Per default, all numeric variables are considered as continuous, unless
they only have two unique values: 0 and 1. In that case, they are considered as
dichotomous. This can be changed by setting the argument `continuous_as` to `categorical`.
For dichotomous variables, all levels are displayed by default.
To show only one row, use the argument
`dichotomous_as = dichotomous`.
The reference level is specified using the argument
`value = list(variable ~ "level to show")`.
```{r}
summaryTable(data = colon2,
group = "rx",
vars = "Male",
labels = list(age = "Age"),
dichotomous_as = "dichotomous",
value = list(Male ~ "1"),
missing = FALSE)
```
By default, the function plots the median and range for continuous
variables. A number of other options are available, using the argument
`stat_cont`.
### Statistic type
The statistics to be displayed can be chosen using the argument `stat_cont`
(options: `median_IQR`, `median_range` (default), `"mean_sd"`, `"mean_se"`
and `"geomMean_sd"`) and `stat_cat` (options: `"n_percent"` (default) `"n"`
and `"n_N"`).
```{r}
summaryTable(data = colon2, group = "rx",
stat_cont = "median_IQR",
stat_cat = "n_N",
labels = list(age = "Age", sex = "Sex", extent = "Extent"))
```
## Tests
By default, no p-value and confidence (CI) are displayed. p-values can
be added
by setting `test` to `TRUE` and CI by setting `ci` to `TRUE`.
The default test type for continuous variable is `wilcox.test`,
and `fisher.test` for categorical variables.
This can
be changed in `test_cont` and `test_cat`, respectively.
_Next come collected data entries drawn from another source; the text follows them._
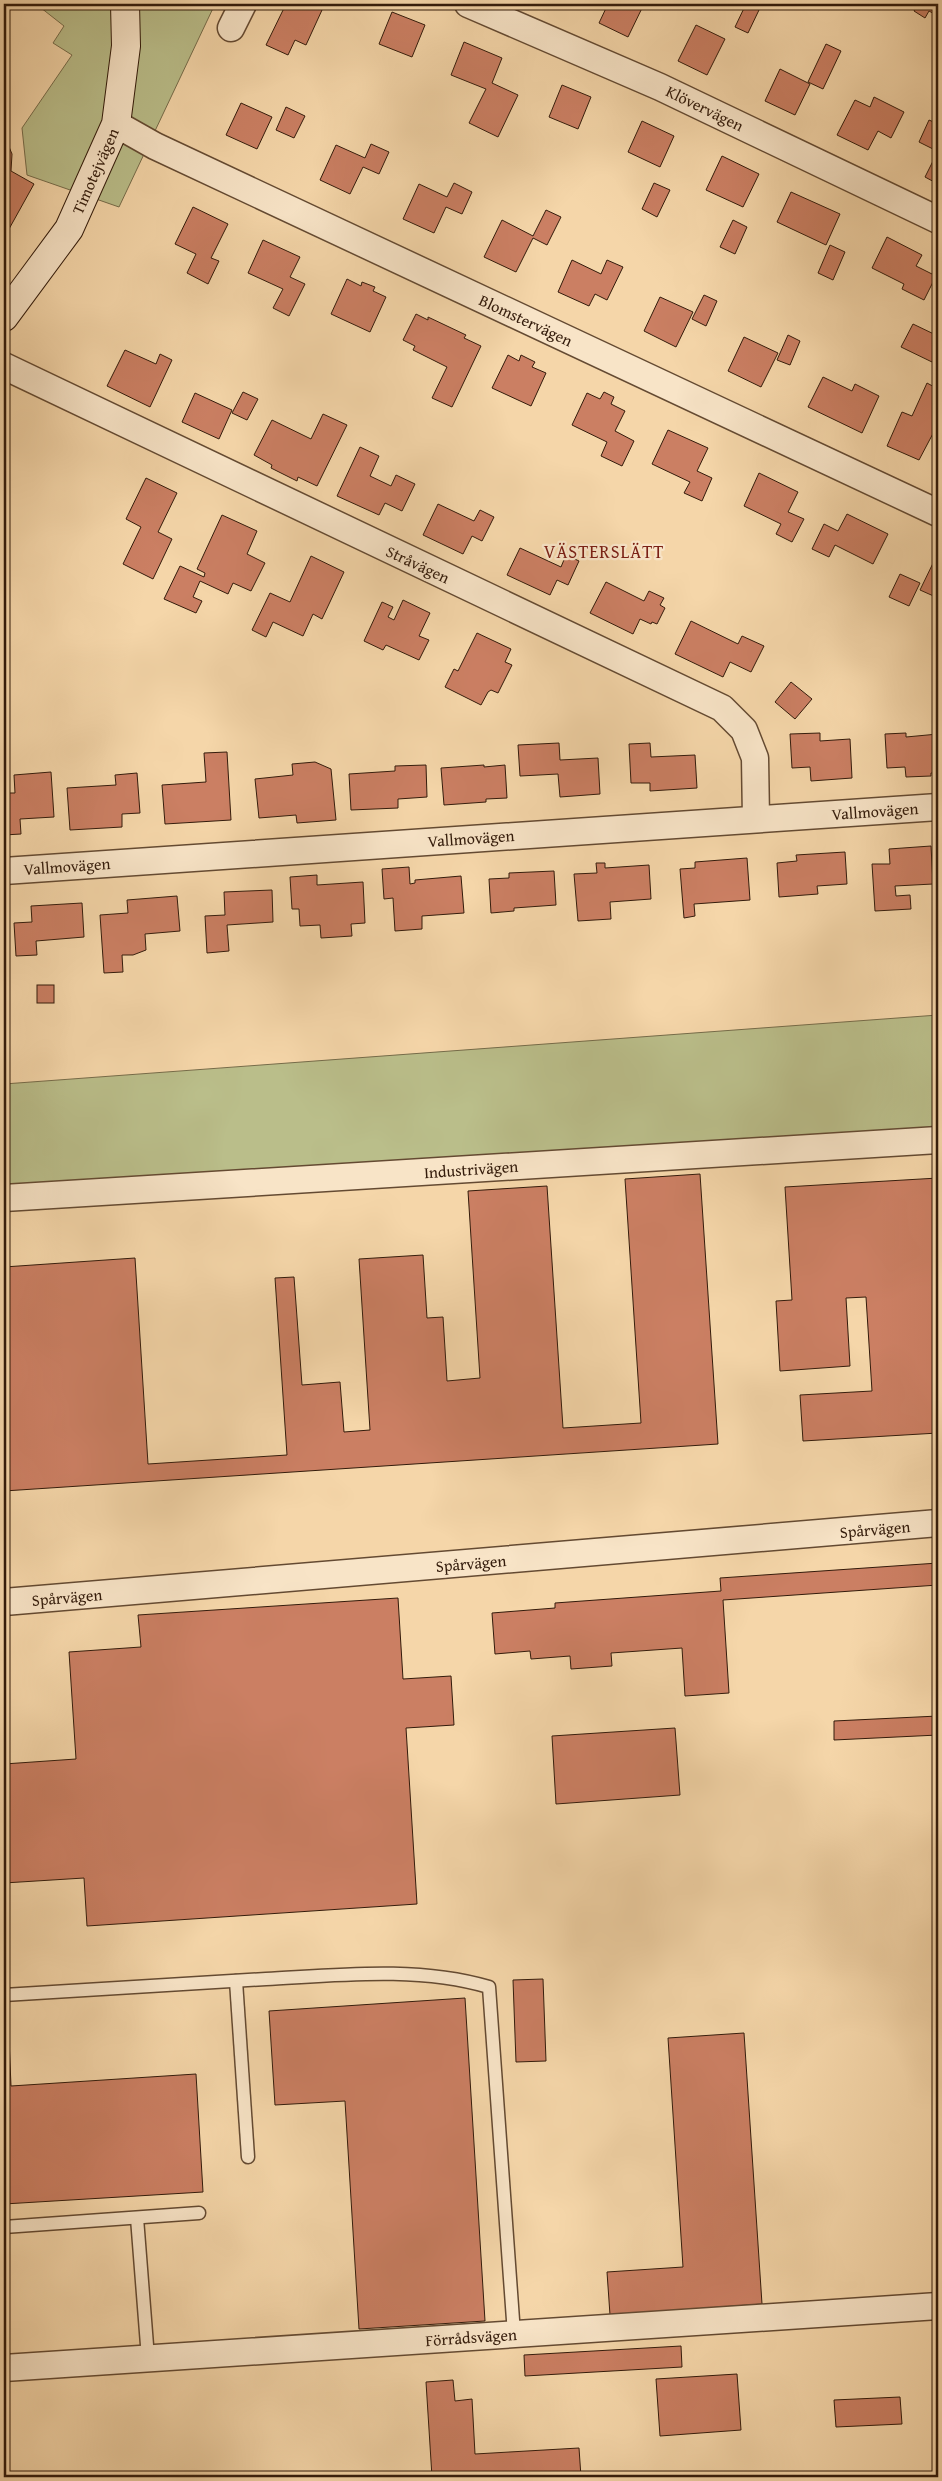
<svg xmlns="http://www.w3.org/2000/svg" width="942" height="2481" viewBox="0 0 942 2481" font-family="'Gentium Book Plus',serif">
  <rect width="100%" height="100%" fill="#f5d6a9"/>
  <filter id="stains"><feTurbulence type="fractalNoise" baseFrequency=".004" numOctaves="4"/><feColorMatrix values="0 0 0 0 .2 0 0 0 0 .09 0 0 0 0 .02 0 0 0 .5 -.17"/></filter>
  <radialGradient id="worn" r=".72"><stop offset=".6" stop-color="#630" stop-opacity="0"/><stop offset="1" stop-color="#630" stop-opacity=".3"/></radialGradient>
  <g fill="#babe8a" stroke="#766c4a">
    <polygon points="36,4 215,4 119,207 27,175 22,128 72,55 53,43 64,26"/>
    <polygon points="938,1015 938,1140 4,1198 4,1084"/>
  </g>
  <g fill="#cb7f63" stroke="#331b0b">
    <polygon points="286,4 309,4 322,10 306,45 295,40 288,55 266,45"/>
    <polygon points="608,4 644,4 628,37 599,23"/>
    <polygon points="746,4 759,10 748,33 735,27"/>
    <polygon points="915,4 938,4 938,16 929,11 925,18 914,11 917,5"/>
    <polygon points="392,12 425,25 412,57 379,44"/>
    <polygon points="696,25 725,39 707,75 678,61"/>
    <polygon points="464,42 502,58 492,83 518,95 498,137 469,123 486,89 451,75"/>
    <polygon points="826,44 841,51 823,89 808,82"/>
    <polygon points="780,69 810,84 795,115 765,101"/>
    <polygon points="562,85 591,97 578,129 549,117"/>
    <polygon points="874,97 904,112 891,138 878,131 868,150 837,135 855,100 870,107"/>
    <polygon points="241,103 272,117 257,149 226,135"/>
    <polygon points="286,107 305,116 294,138 276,130"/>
    <polygon points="929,120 938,124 938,143 935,150 919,142"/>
    <polygon points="642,121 674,136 660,167 628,152"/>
    <polygon points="4,135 12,154 11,171 34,184 4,238"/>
    <polygon points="371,144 389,152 379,174 363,167 350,194 320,180 336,145 365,158"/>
    <polygon points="938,151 938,184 925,177"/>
    <polygon points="722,156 759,174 743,207 706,190"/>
    <polygon points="454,183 472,192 462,214 446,207 434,233 403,219 419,184 447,197"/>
    <polygon points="654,183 670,190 657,217 642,209"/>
    <polygon points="791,192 840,214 826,245 777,222"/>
    <polygon points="193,207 228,224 211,258 219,261 208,284 187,273 196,254 175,244"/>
    <polygon points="546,210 561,217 547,245 533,238 516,272 484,257 502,220 533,236"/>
    <polygon points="733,220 747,227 735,254 720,247"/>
    <polygon points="887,237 922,255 916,266 936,276 924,300 902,289 904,284 872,268"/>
    <polygon points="263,240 300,257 290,277 305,284 289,316 273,308 283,289 248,273"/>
    <polygon points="830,245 845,252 833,280 818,273"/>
    <polygon points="572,260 601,274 607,260 623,267 607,300 595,294 589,306 558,292"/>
    <polygon points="347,279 361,286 362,282 375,287 373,291 386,297 370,332 331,314"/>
    <polygon points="704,295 717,301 706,326 692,319"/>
    <polygon points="660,297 693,312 676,347 644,331"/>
    <polygon points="416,314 428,320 428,317 466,335 464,338 481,346 452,407 432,398 447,367 413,350 415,346 403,340"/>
    <polygon points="913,324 938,336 938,351 932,362 901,347"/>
    <polygon points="788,335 800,341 790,365 777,360"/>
    <polygon points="744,337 778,353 761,387 728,371"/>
    <polygon points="125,350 156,364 160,354 172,360 150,407 107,386"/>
    <polygon points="508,355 519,361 521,355 535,362 532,367 546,373 531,406 492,388"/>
    <polygon points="823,377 852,391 855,384 879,396 862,433 808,407"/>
    <polygon points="927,383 938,389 938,424 919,460 887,446 902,412 912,416"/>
    <polygon points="243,392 258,399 247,420 232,413"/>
    <polygon points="604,392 614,397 611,404 625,411 615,431 634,441 622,466 601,456 607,442 572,425 587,393 600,399"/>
    <polygon points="195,393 232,410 219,439 182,422"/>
    <polygon points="323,414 347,425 317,486 298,477 297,481 271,468 272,465 254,455 272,420 311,439"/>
    <polygon points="668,430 708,448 697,471 712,478 702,501 684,493 690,482 652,464"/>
    <polygon points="360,447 379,456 370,476 391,486 396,475 415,484 402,511 385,503 379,515 337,496"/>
    <polygon points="759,473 798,492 788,512 804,519 792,542 776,534 781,524 744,506"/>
    <polygon points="146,478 177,493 158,532 172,539 153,579 123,564 141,527 126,519"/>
    <polygon points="438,504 474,521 480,510 494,517 482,541 472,536 463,554 423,535"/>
    <polygon points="847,514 888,534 873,564 835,545 829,557 812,549 824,524 838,531"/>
    <polygon points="222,515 257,531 247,554 265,563 251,591 233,583 228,594 200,581 193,597 202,601 196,613 164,599 180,566 204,577 205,573 197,569"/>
    <polygon points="520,548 561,567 566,555 579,561 568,585 557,580 550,595 507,575"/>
    <polygon points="311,556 344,572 322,619 313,614 303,636 273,622 266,637 252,630 270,593 290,602"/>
    <polygon points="936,557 938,558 938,598 920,590"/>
    <polygon points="900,574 920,583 909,606 889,597"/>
    <polygon points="606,582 644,601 649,591 664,598 660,605 665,608 657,624 652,622 651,624 640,619 633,634 590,613"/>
    <polygon points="403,600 430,613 419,636 429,640 419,660 386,645 383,650 364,641 382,602 393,607 388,617 394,620"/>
    <polygon points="691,621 738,644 742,636 764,646 751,672 730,662 723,677 675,654"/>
    <polygon points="477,633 511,649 505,662 512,665 498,693 491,690 488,692 481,705 445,687 454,669 458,671"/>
    <polygon points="791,682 812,699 795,719 775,702"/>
    <polygon points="820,733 820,741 850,739 852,778 811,781 810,767 792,768 790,734"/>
    <polygon points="906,733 906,737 938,734 938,773 931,773 931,776 906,777 905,767 887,768 885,734"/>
    <polygon points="559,743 560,760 598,758 600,794 560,797 558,774 520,776 518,745"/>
    <polygon points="650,743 651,757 695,755 697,788 650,791 650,783 631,783 629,744"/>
    <polygon points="227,752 231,820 165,824 162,785 206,782 204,753"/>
    <polygon points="315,762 331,769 336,820 297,823 296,815 259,818 255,779 293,775 292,764"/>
    <polygon points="426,765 427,797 398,799 398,808 351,810 349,774 395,771 395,766"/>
    <polygon points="484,765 484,767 505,765 507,798 486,799 486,802 444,805 441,768"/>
    <polygon points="51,772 54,817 20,819 21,834 4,835 4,793 15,793 14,775"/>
    <polygon points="137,773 140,813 122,814 122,827 70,830 67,788 116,785 115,775"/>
    <polygon points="931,846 933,884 895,886 896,896 910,895 911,909 875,911 872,864 890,864 889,849"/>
    <polygon points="845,852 847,884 817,886 818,894 779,897 777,863 797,861 796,855"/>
    <polygon points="747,858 750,900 694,904 695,916 684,918 680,869 695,868 695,862"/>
    <polygon points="596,863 605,863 605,868 649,865 651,899 610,902 611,919 578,921 574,874 597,873"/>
    <polygon points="409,867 410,884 415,883 415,880 461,876 464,913 422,916 422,929 395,931 393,898 384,899 382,869"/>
    <polygon points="554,871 556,905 514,908 514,911 491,913 489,879 509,878 509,873"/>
    <polygon points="317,875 317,885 363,882 365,923 351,924 352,936 321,938 320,925 300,926 299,909 292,909 290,877"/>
    <polygon points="272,890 273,922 227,925 229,951 207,953 205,916 225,915 224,892"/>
    <polygon points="177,896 180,931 145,934 146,950 133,955 122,955 123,972 104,973 100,915 128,913 127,900"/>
    <polygon points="82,903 84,937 36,941 37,955 16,956 14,923 32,922 31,906"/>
    <rect x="37" y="985" width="17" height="18"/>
    <polygon points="700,1174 718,1444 4,1491 4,1267 135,1258 148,1464 287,1455 275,1278 294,1277 302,1385 340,1382 344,1432 370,1430 359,1259 423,1255 427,1318 443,1317 447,1381 480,1378 468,1191 547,1186 563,1428 641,1423 625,1179"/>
    <polygon points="938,1178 938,1433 803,1441 800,1395 872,1391 866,1297 846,1298 850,1366 780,1371 776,1301 792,1300 785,1187"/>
    <polygon points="938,1563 938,1585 723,1600 729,1693 685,1696 682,1648 611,1653 612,1666 571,1669 570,1656 531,1659 530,1651 495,1654 492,1613 555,1608 555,1603 721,1591 720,1578"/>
    <polygon points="398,1598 403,1679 451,1676 454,1725 406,1728 417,1904 87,1926 84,1878 4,1883 4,1764 76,1759 69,1652 141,1647 138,1615"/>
    <polygon points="938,1716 938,1735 834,1740 834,1721"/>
    <polygon points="675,1728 680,1795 556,1804 552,1736"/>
    <polygon points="543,1979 546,2061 516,2062 513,1980"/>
    <polygon points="465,1998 485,2321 359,2329 345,2101 275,2105 269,2011"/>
    <polygon points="744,2033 762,2304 610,2315 607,2272 683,2267 668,2038"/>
    <polygon points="4,2039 9,2039 11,2086 196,2074 203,2192 4,2204"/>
    <polygon points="681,2346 682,2367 525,2376 524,2355"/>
    <polygon points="737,2374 741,2430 660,2436 656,2379"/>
    <polygon points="453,2380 455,2401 472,2399 475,2454 579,2448 581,2477 432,2477 426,2382"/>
    <polygon points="900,2397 902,2424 836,2427 834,2400"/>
  </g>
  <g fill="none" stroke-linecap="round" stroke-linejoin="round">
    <g stroke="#644a32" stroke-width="15">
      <g id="lane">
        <polyline points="236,1981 248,2157"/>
        <path d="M4,1995C91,1990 178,1984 266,1979C339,1975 417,1966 489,1987L514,2334"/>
        <polyline points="137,2218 148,2358"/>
        <polyline points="4,2227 199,2213"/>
      </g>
    </g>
    <g stroke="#644a32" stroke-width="29">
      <g id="street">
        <polyline points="468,4 660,87 938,220"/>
        <polyline points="231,28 243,4"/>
        <polyline points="116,124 155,146 938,513"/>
        <polyline points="4,366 722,708 744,730 755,758 756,819"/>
        <polyline points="4,871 938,807"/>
        <polyline points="4,1198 938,1140"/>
        <polyline points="4,1602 938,1523"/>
        <polyline points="4,2368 938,2306"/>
      </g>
    </g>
    <g stroke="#331b0b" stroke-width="30">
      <polyline id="secondary" points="4,317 69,229 116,124 126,46 125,4"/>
    </g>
    <use href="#lane" stroke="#f8e4c7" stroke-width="12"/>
    <use href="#street" stroke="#f8e4c7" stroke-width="26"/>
    <use href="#secondary" stroke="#f8e4c7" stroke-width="28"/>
  </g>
  <g text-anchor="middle" stroke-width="4.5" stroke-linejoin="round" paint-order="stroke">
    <g font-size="16" fill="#331b0b" stroke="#f8e4c7">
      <text transform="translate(705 108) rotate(26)" y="6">Klövervägen</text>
      <text transform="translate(95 171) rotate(-66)" y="6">Timotejvägen</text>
      <text transform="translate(526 320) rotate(25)" y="6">Blomstervägen</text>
      <text transform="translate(418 564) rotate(25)" y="6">Stråvägen</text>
      <text transform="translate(875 811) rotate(-4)" y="6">Vallmovägen</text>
      <text transform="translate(471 838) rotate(-4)" y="6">Vallmovägen</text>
      <text transform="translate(67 866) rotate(-4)" y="6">Vallmovägen</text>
      <text transform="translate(471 1169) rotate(-4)" y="6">Industrivägen</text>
      <text transform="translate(875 1529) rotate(-5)" y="6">Spårvägen</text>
      <text transform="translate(471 1563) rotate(-5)" y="6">Spårvägen</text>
      <text transform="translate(67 1597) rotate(-5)" y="6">Spårvägen</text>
      <text transform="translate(471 2337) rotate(-4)" y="6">Förrådsvägen</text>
    </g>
    <g font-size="18" letter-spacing="1" fill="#7a1f14" stroke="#f8e4c7">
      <text x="604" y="558">VÄSTERSLÄTT</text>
    </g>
  </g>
  <rect width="942" height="2481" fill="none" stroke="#f5d6a9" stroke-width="20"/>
  <rect x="5" y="5" width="932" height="2471" fill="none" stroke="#331b0b" stroke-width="2.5"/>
  <rect x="10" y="10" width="922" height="2461" fill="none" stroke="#331b0b"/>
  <rect width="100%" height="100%" filter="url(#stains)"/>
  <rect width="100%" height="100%" fill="url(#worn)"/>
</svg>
The default CI type for continuous variables is `wilcox.test` and `wilson`
for categorical variables.
This can be changed in `ci_cont` and `ci_cat`, respectively.
```{r}
summaryTable(data = colon2,
group = "rx",
vars = c("age", "extent"),
stat_cont = "mean_sd",
test = TRUE,
ci = TRUE,
labels = list(age = "Age", extent = "Extent")
)
```
## Missing values
Per default, missing values are shown as a separate category. This can
be disabled by setting `missing` to `FALSE`.
For `missing = TRUE`, the percentage are automatically added next to the
missing number. This can be disabled by setting the argument `missing_percentage`
to `FALSE`.
```{r}
summaryTable(data = colon2,
group = "rx",
vars = "extent",
test = TRUE,
ci = TRUE,
missing_percent = FALSE,
labels = list(extent = "Extent")
)
summaryTable(data = colon2,
group = "rx",
vars = "extent",
test = TRUE,
ci = TRUE,
missing_percent = TRUE,
labels = list(extent = "Extent")
)
```
The tables with and without missing values can also be put next to each
other
by setting `missing` to `"both"`.
```{r}
summaryTable(data = colon2,
group = "rx",
vars = "extent",
missing_percent = "both",
test = TRUE,
labels = list(extent = "Extent")
)
```
## Further customization
Digits can be customized with the arguments `digits_cont` and
`digits_cat`. The argument `as_flex_table` (default to `TRUE`)
converts the gtsummary object to a flextable object, which is better
for Word output.
# Next steps
The argument `type`
will be introduced in a future release to enable more
fine-grained customization of the variables types.